Conny Braam kon zich voor deze historische roman baseren op bronnen. Hendrik Witbooi hield een dagboek bij en kopieerde zijn talloze brieven aan de opeenvolgende gouverneurs, militaire commandanten en de andere stamhoofden nauwgezet in zijn brievenboek. Dat is allemaal bewaard gebleven. Hij tekende zijn uitvoerige, soms breedsprakige brieven meestal met ‘Ik ben Hendrik Witbooi’. Braam verwerkt ze in de tekst, wat je als lezer het gevoel geeft over zijn schouder mee te kijken.

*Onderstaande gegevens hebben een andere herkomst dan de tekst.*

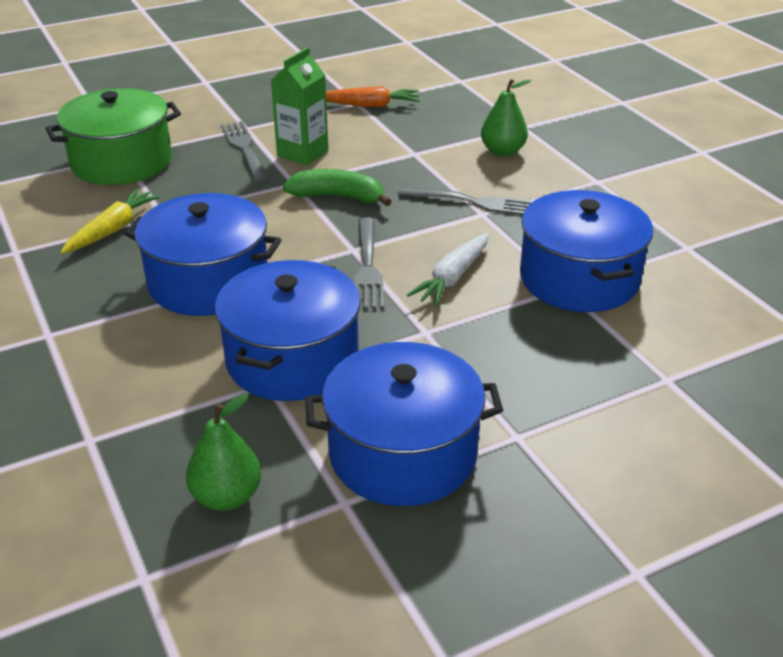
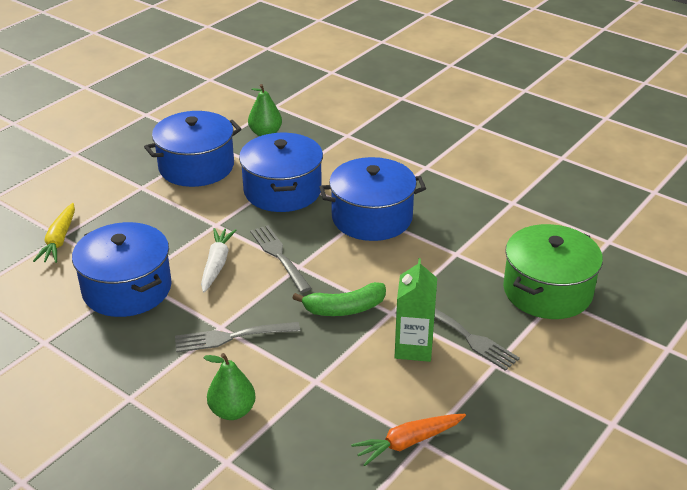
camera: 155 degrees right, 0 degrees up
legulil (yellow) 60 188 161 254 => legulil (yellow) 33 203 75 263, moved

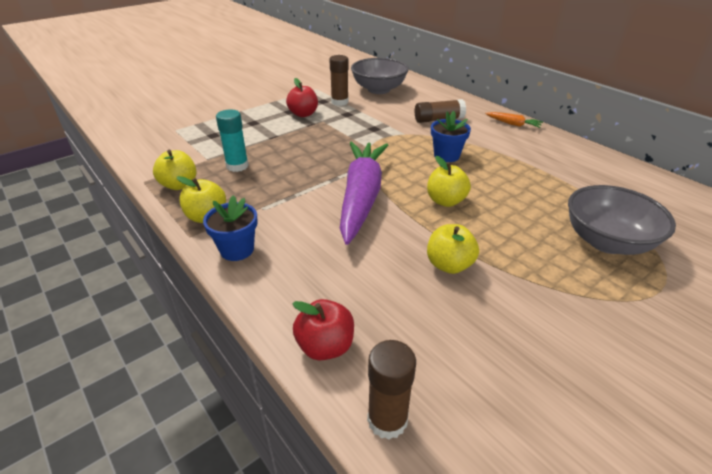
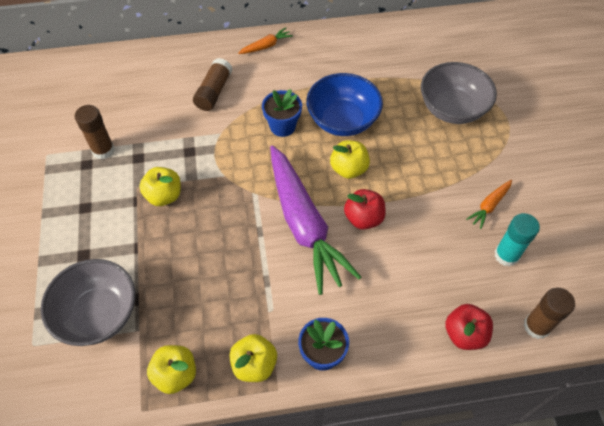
camera: 60 degrees left, 20 degrees up
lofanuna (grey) 351 58 409 94 => lofanuna (grey) 41 259 136 346, moved
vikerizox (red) 286 78 318 117 => vikerizox (red) 344 189 386 230, moved
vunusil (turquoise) 216 109 249 172 => vunusil (turquoise) 495 213 540 267, moved
legulil (purple) 340 142 388 245 => legulil (purple) 270 146 361 295, 150 degrees counterclockwise
vikerizox (yellow) 427 224 479 274 => vikerizox (yellow) 139 167 181 206, moved
nothing => lofanuna (blue) 306 73 383 136
nothing => legulil (orange) 466 180 512 229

Braam wisselt behendig tussen Hendrik Witbooi en zo’n tien andere personages om het verhaal te vertellen. Zo krijg je ook mee hoe de opeenvolgende militaire commandanten, de gouverneur, een hoge ambtenaar, de fotograaf die ook de omslagfoto maakte, twee zendelingen en nog wat anderen vanuit hun perspectief de gebeurtenissen beleven. Ook schakelt ze regelmatig naar het hogere niveau van de politiek, naar Cecil Rhodes, de toenmalige gouverneur van Zuidelijk Afrika, naar de Rijkskanselier en de Keizer. Ze maakt ieders beweegredenen inzichtelijk, terwijl je juist daardoor ook begrijpt dat zich een voor dat tijdperk onafwendbaar scenario voltrekt.

Braam sluit haar roman af in 1907. Bij een indrukwekkend verhaal als dit blijf ik dan in een soort spagaat achter: een tevreden lezer, een peinzend mens. Want zo’n vechtend leven, al dat lijden, is dat dan voor niets geweest? Ruim tien jaar later raakt Duitsland, als verliezer van de Eerste Wereldoorlog, al zijn koloniën kwijt. De Duitse keizer, die droomde van een koloniaal wereldrijk, vlucht naar Nederland en bestrijdt de rest van zijn leven zijn frustraties door in Doorn op zijn landgoed bomen om te zagen. En Duits-Zuidwest-Afrika wordt ingelijfd door Zuid-Afrika. Daar geldt dus tot de afschaffing ervan de Zuid-Afrikaanse apartheidspolitiek. De nakomelingen van Hendrik Witbooi blijven nog generaties lang een minderwaardige mensensoort. In 1990 wordt het gebied een onafhankelijk staat: Namibië. Een foto van Hendrik Witbooi, die van de omslag van het boek, prijkt er nu op het biljet van tien dollar.